[Page segmentation data]
= Beginning of Section =

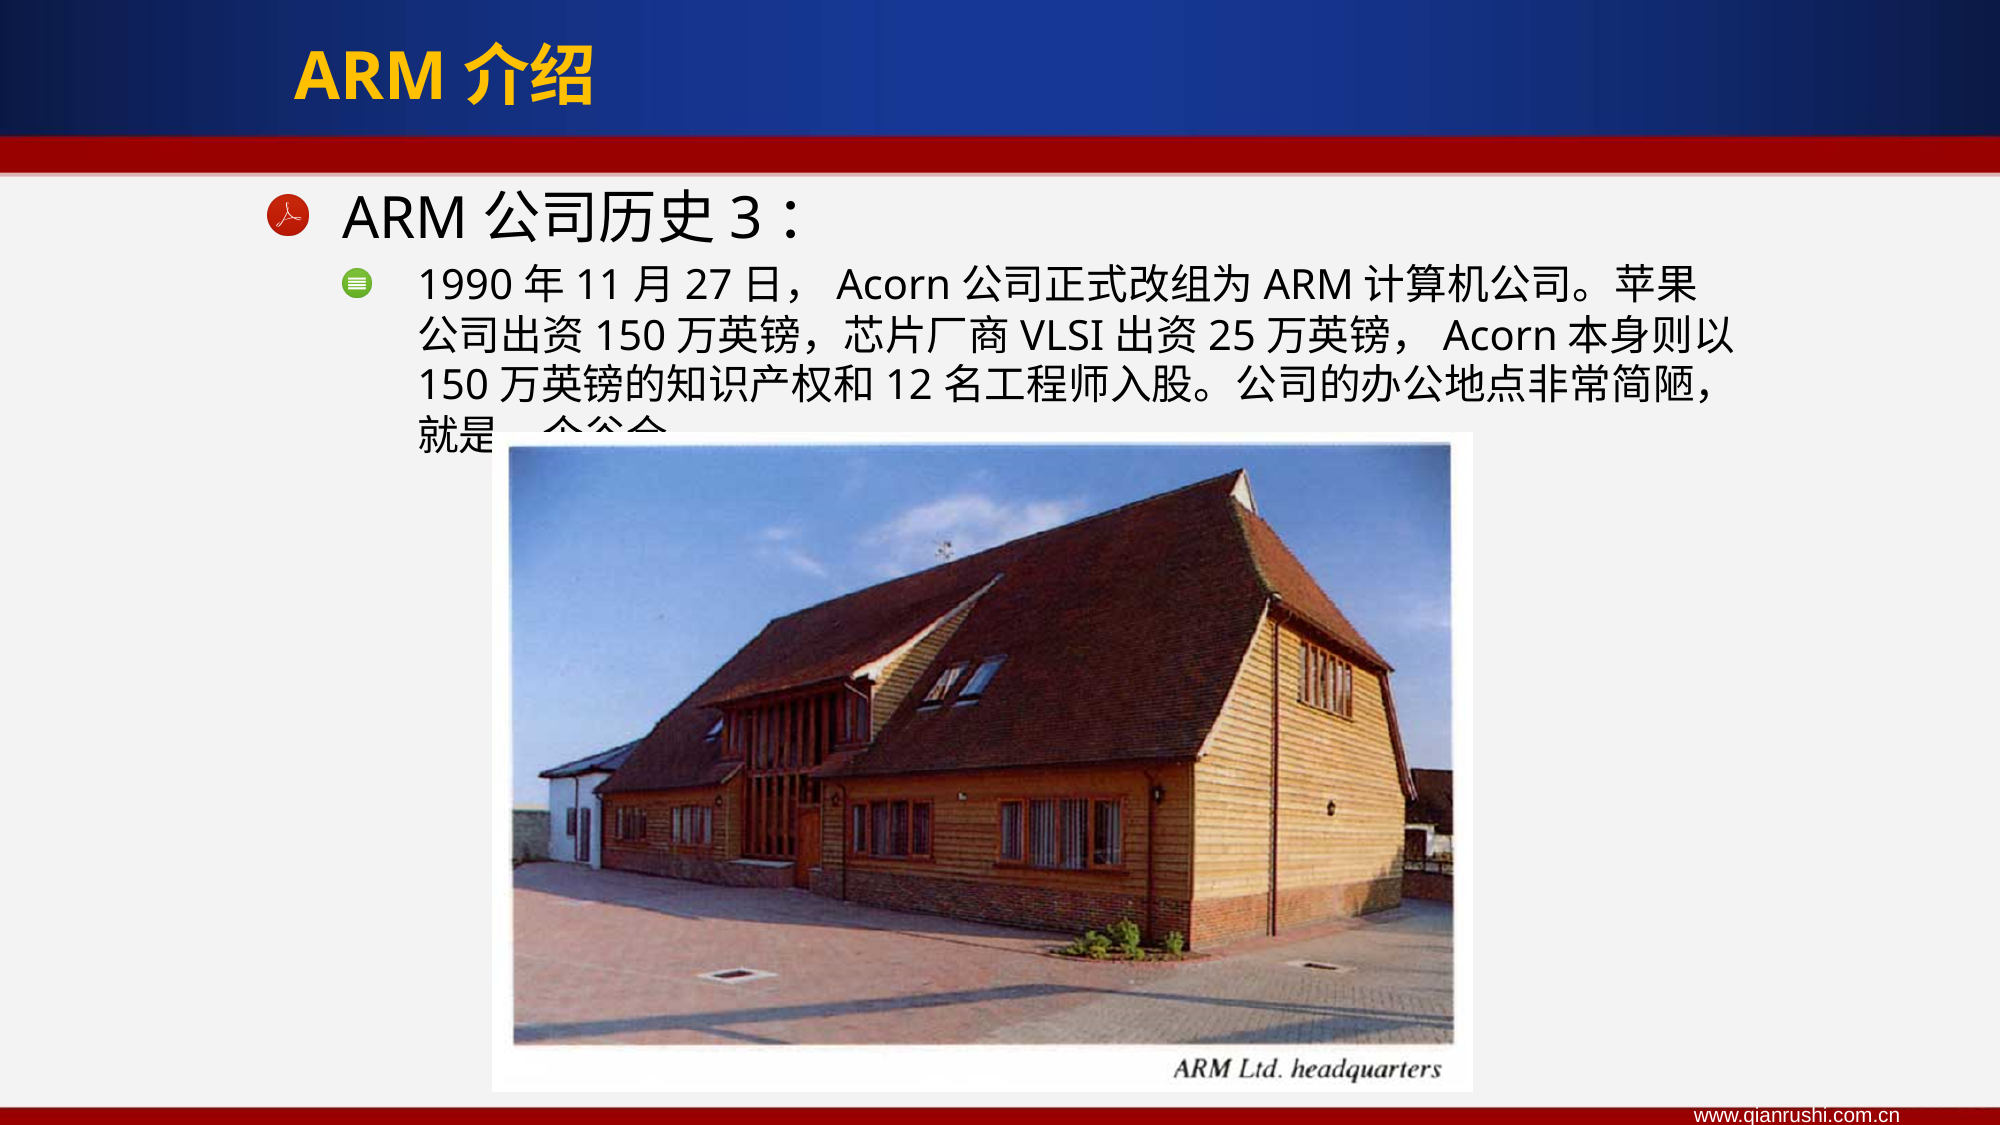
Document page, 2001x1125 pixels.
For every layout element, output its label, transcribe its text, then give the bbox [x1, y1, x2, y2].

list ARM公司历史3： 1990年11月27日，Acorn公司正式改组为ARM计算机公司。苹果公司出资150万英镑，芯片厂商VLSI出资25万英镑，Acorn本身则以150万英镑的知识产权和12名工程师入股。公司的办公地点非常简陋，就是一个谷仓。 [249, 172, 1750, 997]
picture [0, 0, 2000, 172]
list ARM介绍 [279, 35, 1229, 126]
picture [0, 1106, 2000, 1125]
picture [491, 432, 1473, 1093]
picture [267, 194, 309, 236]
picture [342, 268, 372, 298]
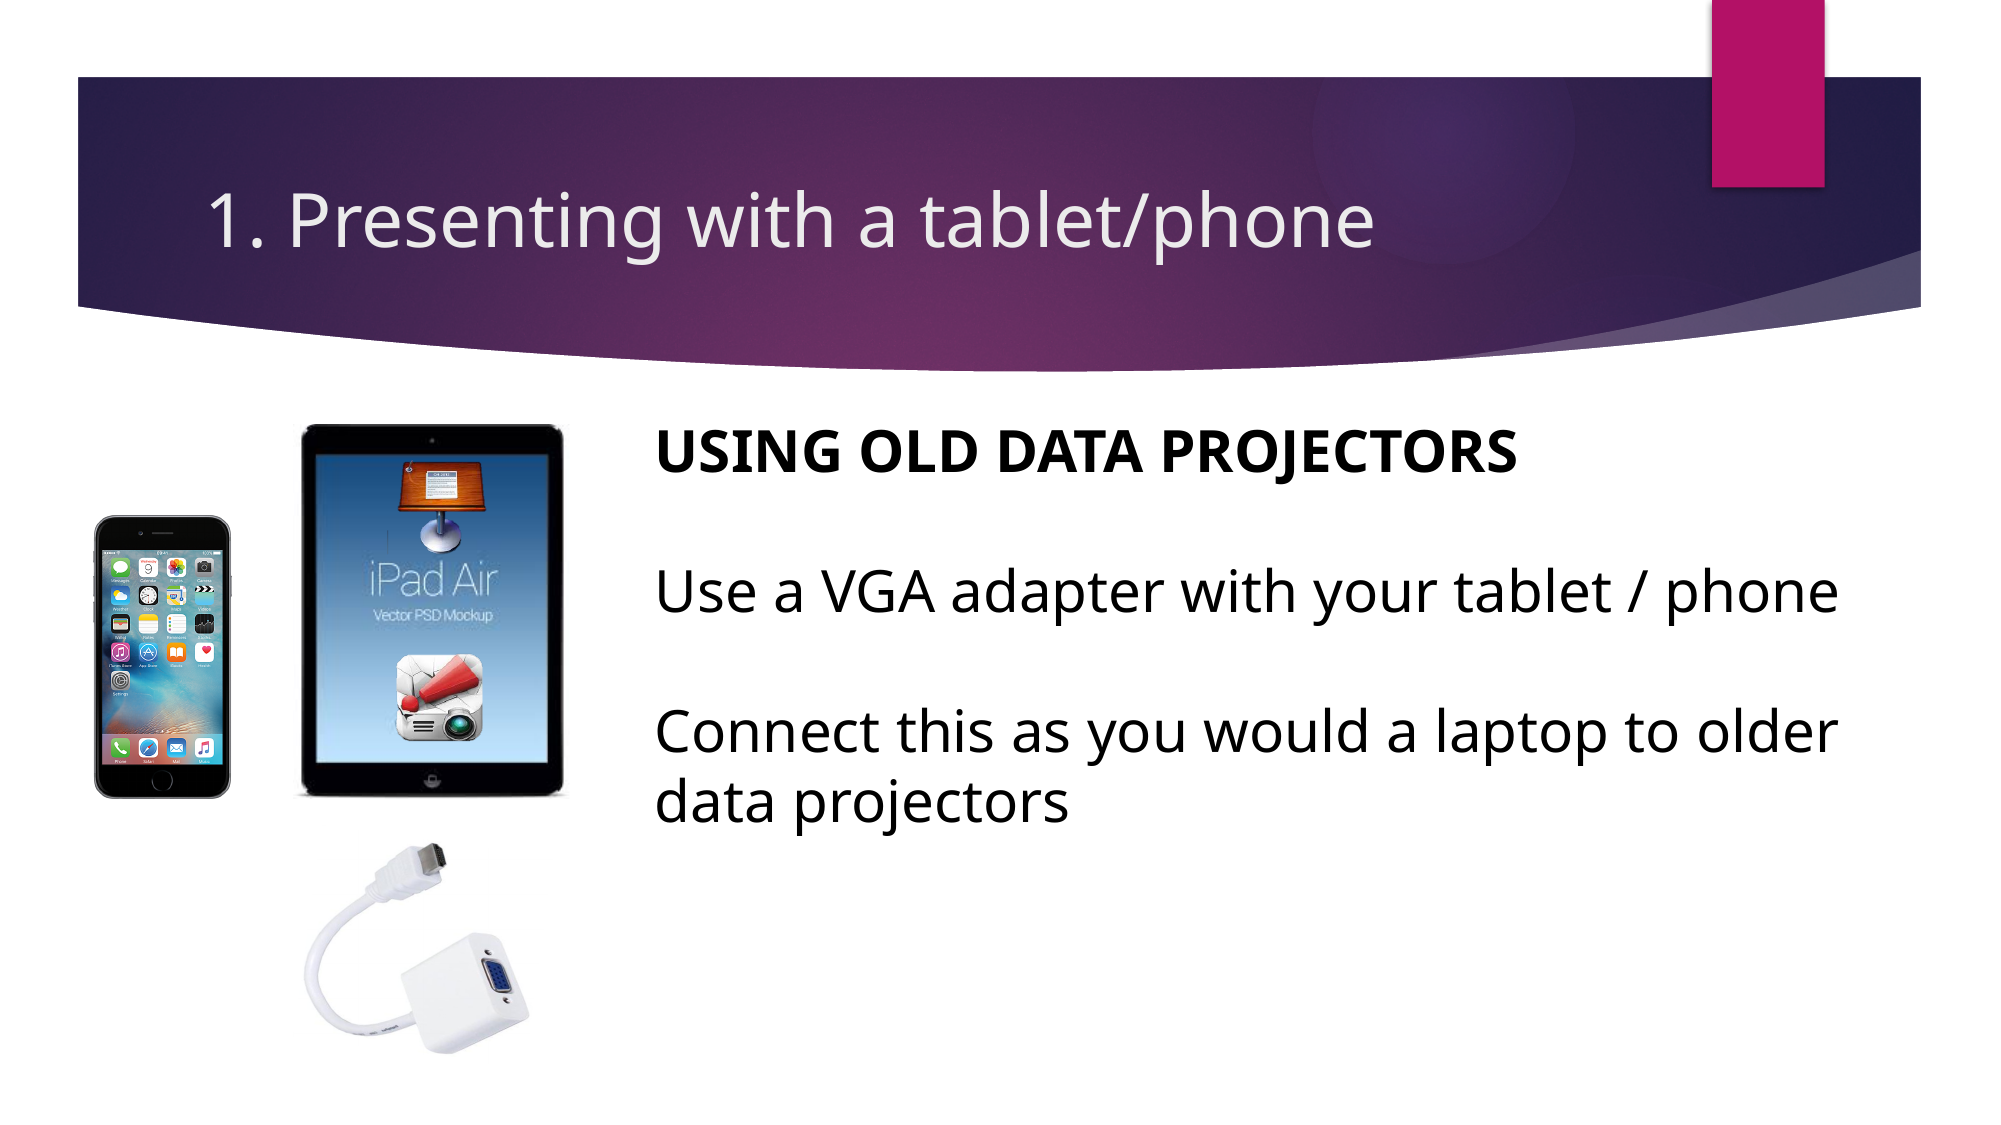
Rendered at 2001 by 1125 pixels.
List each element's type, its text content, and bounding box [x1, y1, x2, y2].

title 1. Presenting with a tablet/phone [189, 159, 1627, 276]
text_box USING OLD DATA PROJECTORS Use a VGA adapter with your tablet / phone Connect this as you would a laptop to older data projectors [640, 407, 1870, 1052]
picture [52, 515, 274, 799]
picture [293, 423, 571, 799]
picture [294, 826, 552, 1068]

= End of Section =
= Beginning of Section =

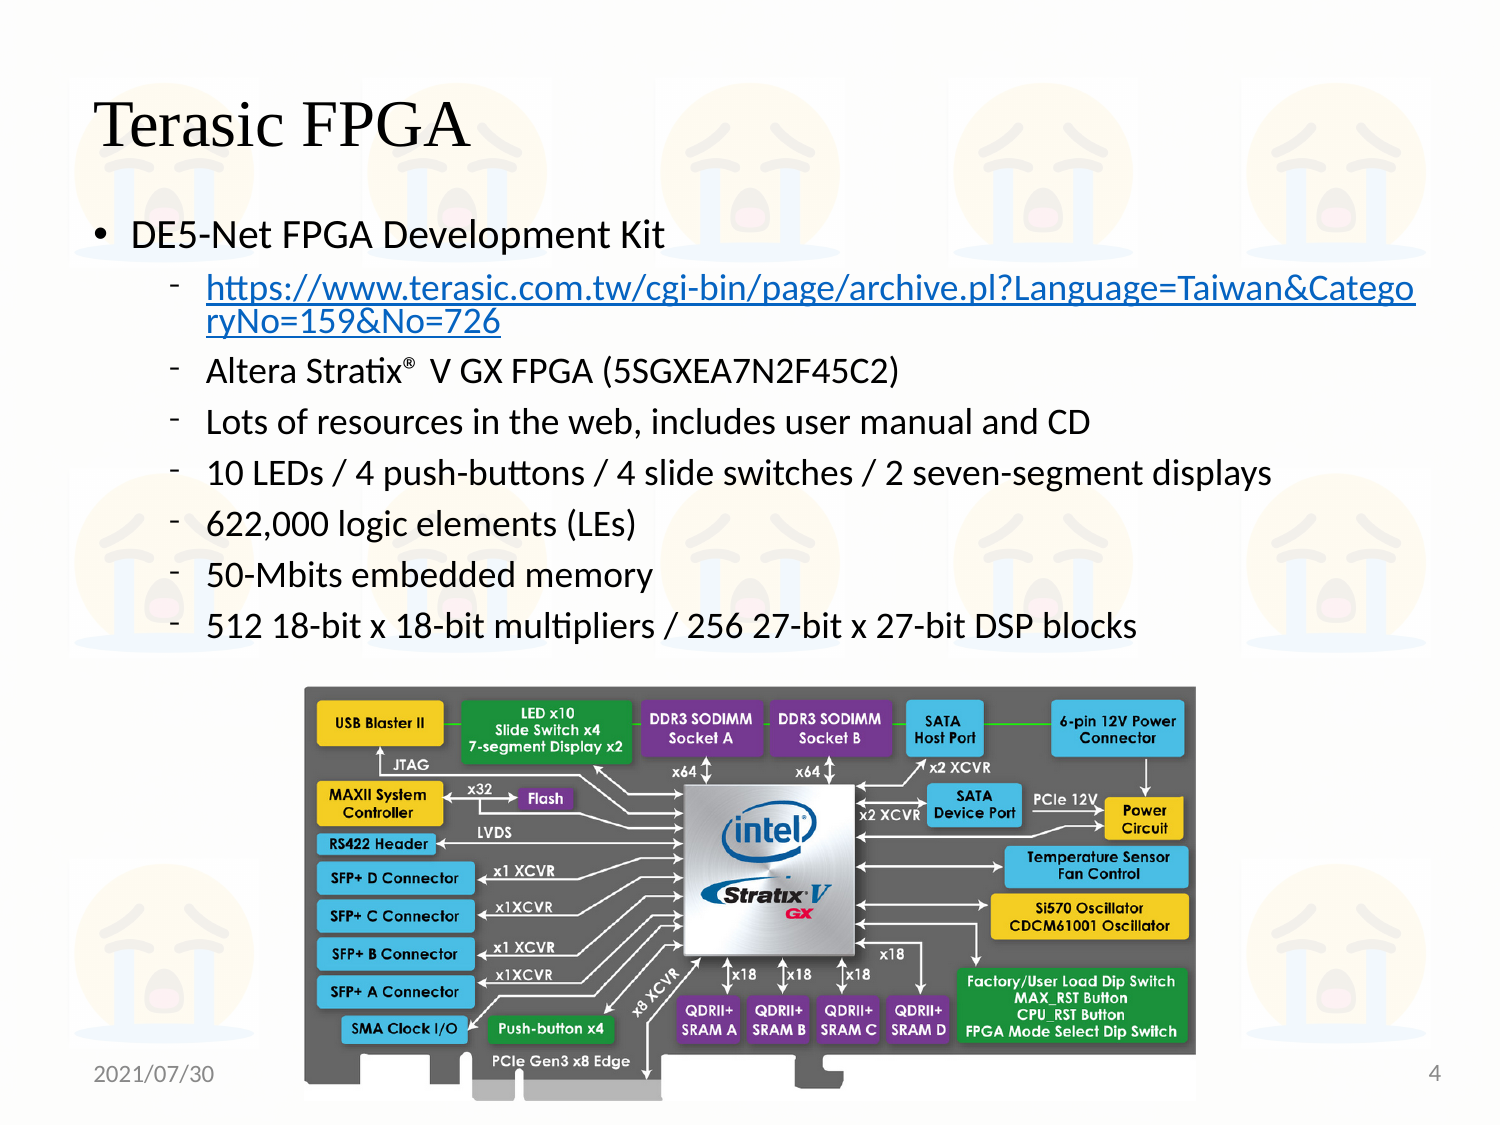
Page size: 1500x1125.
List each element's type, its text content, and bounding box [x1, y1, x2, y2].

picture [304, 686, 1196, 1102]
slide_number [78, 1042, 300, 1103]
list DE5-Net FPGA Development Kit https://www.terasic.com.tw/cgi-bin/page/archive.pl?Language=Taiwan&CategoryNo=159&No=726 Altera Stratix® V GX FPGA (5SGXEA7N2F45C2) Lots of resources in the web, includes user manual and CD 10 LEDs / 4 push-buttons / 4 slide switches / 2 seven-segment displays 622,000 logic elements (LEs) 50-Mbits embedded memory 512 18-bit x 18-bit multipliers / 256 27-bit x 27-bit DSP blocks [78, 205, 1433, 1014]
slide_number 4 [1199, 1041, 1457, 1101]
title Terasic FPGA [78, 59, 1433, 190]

= End of Section =

### EXERCISE DIRECTIONS:
Every line from the data above that contains "pixels" must appear in the answer.

### RESULT OF THE TASK:
Document page, 2001x1125 pixels.
Rendered at 2001 by 1125 pixels.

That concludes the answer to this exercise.